Whatever the mix of political, public health and policy forces driving this momentum, one thing is clear: the GRAS landscape is shifting quickly. Below is a snapshot of recent developments in the Executive Branch and Congress, including a new FDA announcement concerning a common ingredient with a multi‑decade GRAS listing.
Executive Branch
Since December 2025, the Office of Management and Budget (OMB) has been reviewing a proposed rule submitted by FDA “…to require the mandatory submission of GRAS notices for the use of human and animal food substances that are purported to be GRAS.” After more than a year of heightened rhetoric targeting the current GRAS framework, particularly the self-affirmed GRAS pathway and historical GRAS determinations/listings, this development signals that reform efforts may finally be translating into concrete regulatory action.
That momentum was underscored further on Tuesday, February 10, when FDA announced that it is launching a comprehensive reassessment of butylated hydroxyanisole (BHA), a common food preservative that FDA previously listed as GRAS in 1958 and approved as a food additive in 1961. FDA stated that the review will evaluate whether BHA remains safe under its current conditions of use based on the “latest scientific evidence” and issued a Request for Information as part of the reassessment. Notably, FDA framed the BHA review as part of a broader effort—echoing priorities in the Make America Healthy Again Commission’s Strategy Report—to expand post‑market review of food chemicals, including GRAS substances, and to revisit the durability of long‑standing GRAS determinations.
Against this backdrop of heightened scientific and policy scrutiny, any discussion of a mandatory notification regime must contend with a fundamental legal question: does FDA have the statutory authority to require one?
That question was addressed on September 30, 2021, when the U.S. District Court for the Southern District of New York upheld FDA’s 2016 GRAS Final Rule. In that decision, the court concluded that the Federal Food, Drug, and Cosmetic Act (FDCA) can reasonably be interpreted to permit a voluntary GRAS notification program.

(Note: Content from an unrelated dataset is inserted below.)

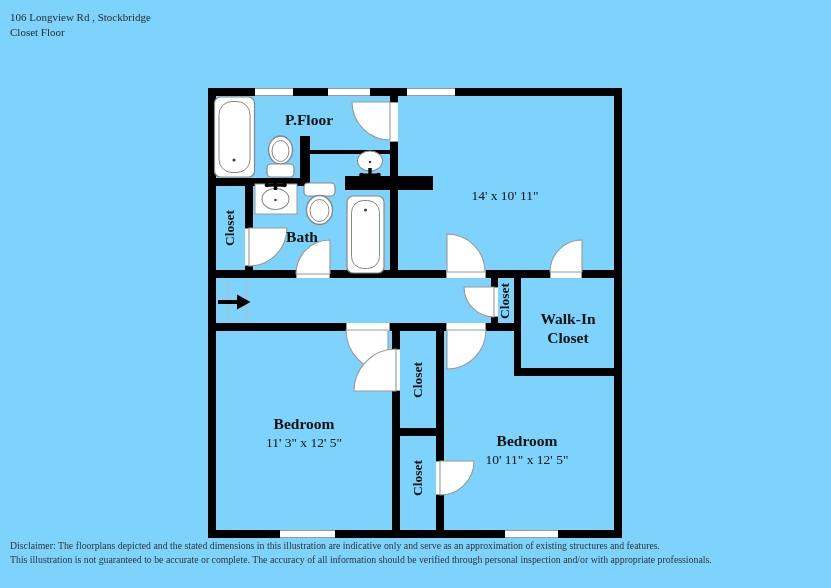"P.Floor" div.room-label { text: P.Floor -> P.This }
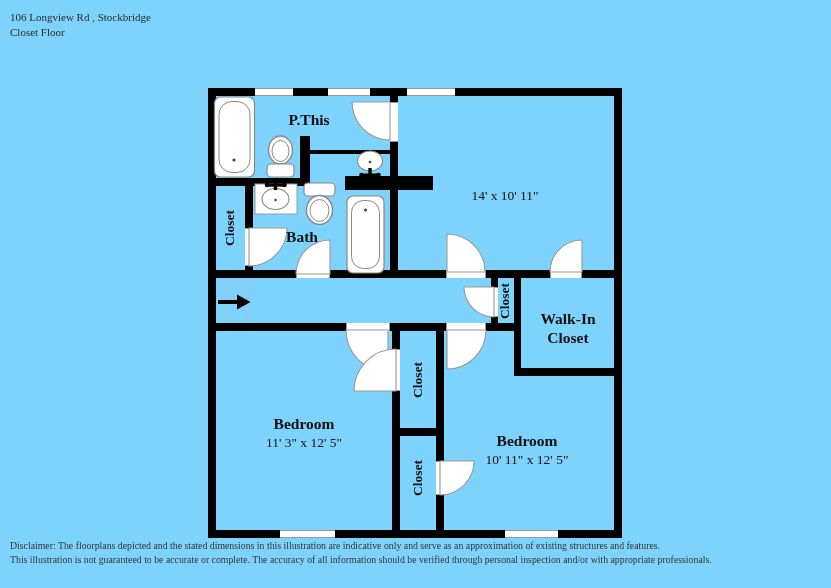"Walk-In Closet" .walkin-label { text-align: center -> left }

The court also agreed with the government’s position that the FDCA does not compel FDA to require mandatory notifications and found no conflict between the GRAS Final Rule and the statute. Importantly, the court emphasized that any material changes to the GRAS framework “…lies with Congress, not [the courts] …” to decide.
As a result, absent new congressional action (discussed below), any FDA rule that seeks to impose a mandatory GRAS notification requirement would almost certainly face legal challenge if finalized.
Congress
Congress also appears to be entering the fray on these issues. As of the date of this article, four separate bills have been introduced that would reform various aspects of the GRAS framework. While these proposals differ in their approaches to transparency, disclosure obligations, funding and FDA authority, they all point in the same direction: a meaningful departure from the current GRAS status quo. Notably, however, each of the pending bills is silent on federal preemption— a notable dynamic that is certain to be closely watched as existing (and emerging) state level requirements evolve. Absent a uniform federal standard, regulated entities should anticipate continued variation across jurisdictions, with the potential for increased compliance complexity and operational challenges.
Akin is closely tracking these developments and their potential impact on regulated industry.